Pharmacopée n°34

Jean de la Croix a dit : « Par une nuit profonde, étant plein d’angoisses et enflamé d’amour – oh l’heureux sort – je sortis sans être vu, tandis que ma demeure était en paix. »

La paix, comme la joie, sont déjà là. En pleine agitation, elles demeurent, elles subsistent au fond du fond. Heureux sort de celui qui sait, sous les bourasques, que la mer reste calme,infiniment paisible. Depuis que je lis Saint Jean de la Croix, je comprends que la nuit n’est pas forcément le lieu du vide, de la peur, de l’inquiétude. Elle peut devenir la douceur même quand elle tombe, doucement, sur tout ce qui m’empêche de voir la vraie lumière.

Dans la nuit, prêter l’oreille à la lumière. Merci Jean de la Croix !

10 Comments on “Pharmacopée n°34”

  1. Je vous remercie Alexandre cette réflexion remplie de sagesse. Nous trouvons aussi au tout début d’un autre livre, il y eu un soir, il y eu un matin ; premier jour.
    Il me semble que c’est l’équilibre ; La nuit temps de repos, un temps bienfaisant, ou nous laissons la pâte de notre être se gonfler dans l’amour pour s’éveiller au matin bonne et succulente. Oui repos maintenant, pour un jour nouveau qui pointe son nez.
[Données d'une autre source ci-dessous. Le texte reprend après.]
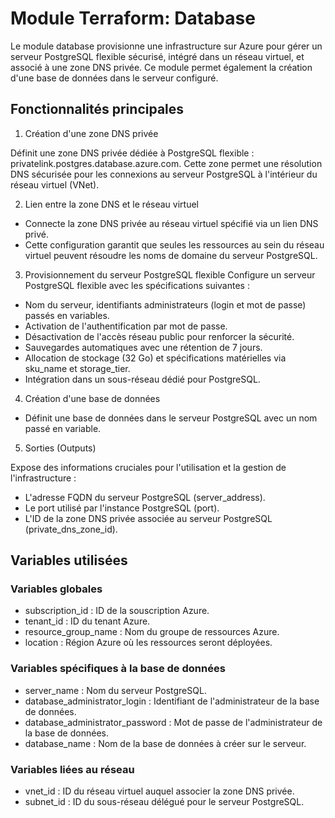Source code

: # Module Terraform: Database
Le module database provisionne une infrastructure sur Azure pour gérer un serveur PostgreSQL flexible sécurisé, intégré dans un réseau virtuel, et associé à une zone DNS privée. Ce module permet également la création d'une base de données dans le serveur configuré.

## Fonctionnalités principales

1. Création d'une zone DNS privée

Définit une zone DNS privée dédiée à PostgreSQL flexible : privatelink.postgres.database.azure.com.
Cette zone permet une résolution DNS sécurisée pour les connexions au serveur PostgreSQL à l'intérieur du réseau virtuel (VNet).

2. Lien entre la zone DNS et le réseau virtuel
- Connecte la zone DNS privée au réseau virtuel spécifié via un lien DNS privé.
- Cette configuration garantit que seules les ressources au sein du réseau virtuel peuvent résoudre les noms de domaine du serveur PostgreSQL.


3. Provisionnement du serveur PostgreSQL flexible
Configure un serveur PostgreSQL flexible avec les spécifications suivantes :
- Nom du serveur, identifiants administrateurs (login et mot de passe) passés en variables.
- Activation de l'authentification par mot de passe.
- Désactivation de l'accès réseau public pour renforcer la sécurité.
- Sauvegardes automatiques avec une rétention de 7 jours.
- Allocation de stockage (32 Go) et spécifications matérielles via sku_name et storage_tier.
- Intégration dans un sous-réseau dédié pour PostgreSQL.

4. Création d'une base de données

- Définit une base de données dans le serveur PostgreSQL avec un nom passé en variable.

5. Sorties (Outputs)

Expose des informations cruciales pour l'utilisation et la gestion de l'infrastructure :
- L'adresse FQDN du serveur PostgreSQL (server_address).
- Le port utilisé par l'instance PostgreSQL (port).
- L'ID de la zone DNS privée associée au serveur PostgreSQL (private_dns_zone_id).

## Variables utilisées
### Variables globales
- subscription_id : ID de la souscription Azure.
- tenant_id : ID du tenant Azure.
- resource_group_name : Nom du groupe de ressources Azure.
- location : Région Azure où les ressources seront déployées.
### Variables spécifiques à la base de données
- server_name : Nom du serveur PostgreSQL.
- database_administrator_login : Identifiant de l'administrateur de la base de données.
- database_administrator_password : Mot de passe de l'administrateur de la base de données.
- database_name : Nom de la base de données à créer sur le serveur.
### Variables liées au réseau
- vnet_id : ID du réseau virtuel auquel associer la zone DNS privée.
- subnet_id : ID du sous-réseau délégué pour le serveur PostgreSQL.
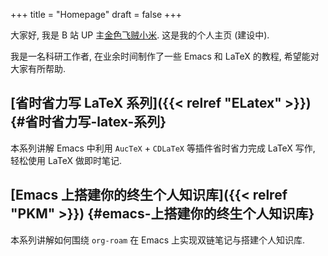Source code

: +++
title = "Homepage"
draft = false
+++

大家好, 我是 B 站 UP 主[金色飞贼小米](https://space.bilibili.com/314984514). 这是我的个人主页 (建设中).

我是一名科研工作者, 在业余时间制作了一些 Emacs 和 LaTeX 的教程, 希望能对大家有所帮助.


## [省时省力写 LaTeX 系列]({{< relref "ELatex" >}}) {#省时省力写-latex-系列}

本系列讲解 Emacs 中利用 `AucTeX` + `CDLaTeX` 等插件省时省力完成 LaTeX 写作, 轻松使用 LaTeX 做即时笔记.


## [Emacs 上搭建你的终生个人知识库]({{< relref "PKM" >}}) {#emacs-上搭建你的终生个人知识库}

本系列讲解如何围绕 `org-roam` 在 Emacs 上实现双链笔记与搭建个人知识库.
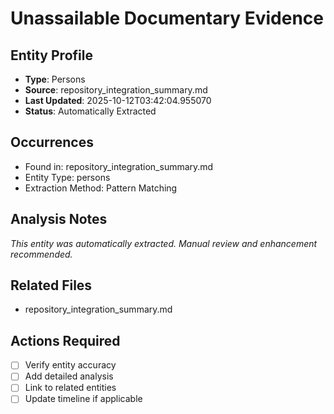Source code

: # Unassailable Documentary Evidence

## Entity Profile
- **Type**: Persons
- **Source**: repository_integration_summary.md
- **Last Updated**: 2025-10-12T03:42:04.955070
- **Status**: Automatically Extracted

## Occurrences
- Found in: repository_integration_summary.md
- Entity Type: persons
- Extraction Method: Pattern Matching

## Analysis Notes
*This entity was automatically extracted. Manual review and enhancement recommended.*

## Related Files
- repository_integration_summary.md

## Actions Required
- [ ] Verify entity accuracy
- [ ] Add detailed analysis
- [ ] Link to related entities
- [ ] Update timeline if applicable
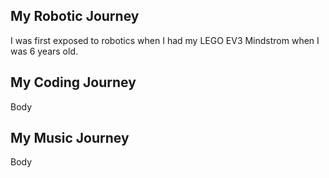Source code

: ## My Robotic Journey

<!--This automatically creates a line below ## Header-->
<!--This is a comment-->

I was first exposed to robotics when I had my LEGO EV3 Mindstrom when I was 6 years old. 

## My Coding Journey

Body

## My Music Journey

Body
La paix de l’Amour soit avec toi
    Bise une petite amie du bout de la gaspesie

  2. Oui pour la paix et la joie de Maintenant, toujours présente au fond du fond, mais oui aussi au plaisirs du Mental, sans perversion, oui a ces bourrasques émotionnelles !

  3.  » …étant plein d’angoisse et enflammé d’amour… »
    C’est beau à pleurer.

    Et « prêter l’oreille à la lumière » me rappelle un tableau d’Utrillo, où l’on voit un homme assis par terre, enchaîné par quatre fers, dans ce qui semble être une cellule et pourtant, il est baigné de lumière. Sa tête penchée semble comme vous, « prêter l’oreille à la lumière ».
    Moi, c’est aussi quand je vous lis que je le fais.

  4. Moi Betty, je ne sais si je dois pleurer ou rire?
    – et alors, rétorque l’autre, le rire, non, le double sens n’est pas le propre de la femme?
    bonne journée
    slim

  5. Merci, Alexandre. la nuit, souvent, m’éclaire bien plus qu’un rayon de soleil passager cependant réconfortant. Enjoy.

  6. Il y a tant de douceur, d’espérance, de paix dans ces mots de lumière, qu’ils murmurent à mo oreille une mélodie source de joie. merci profondément.
    SB

  7. Il faut rendre à Cesar ce qui est à Cesar, Alexandre est un écrivain, pas un philosophe,
    – lorsqu’il sera arrivé à traduire en faits ce qu’il a appris, il deviendra un philosophe,
    – pour cela il a suffisamment souffert car la caractéristique principale d’un philosophe c’est de descendre le plus bas possible en soi, pour abandonner ses pré-concepts et ne remonter qu’avec des concepts.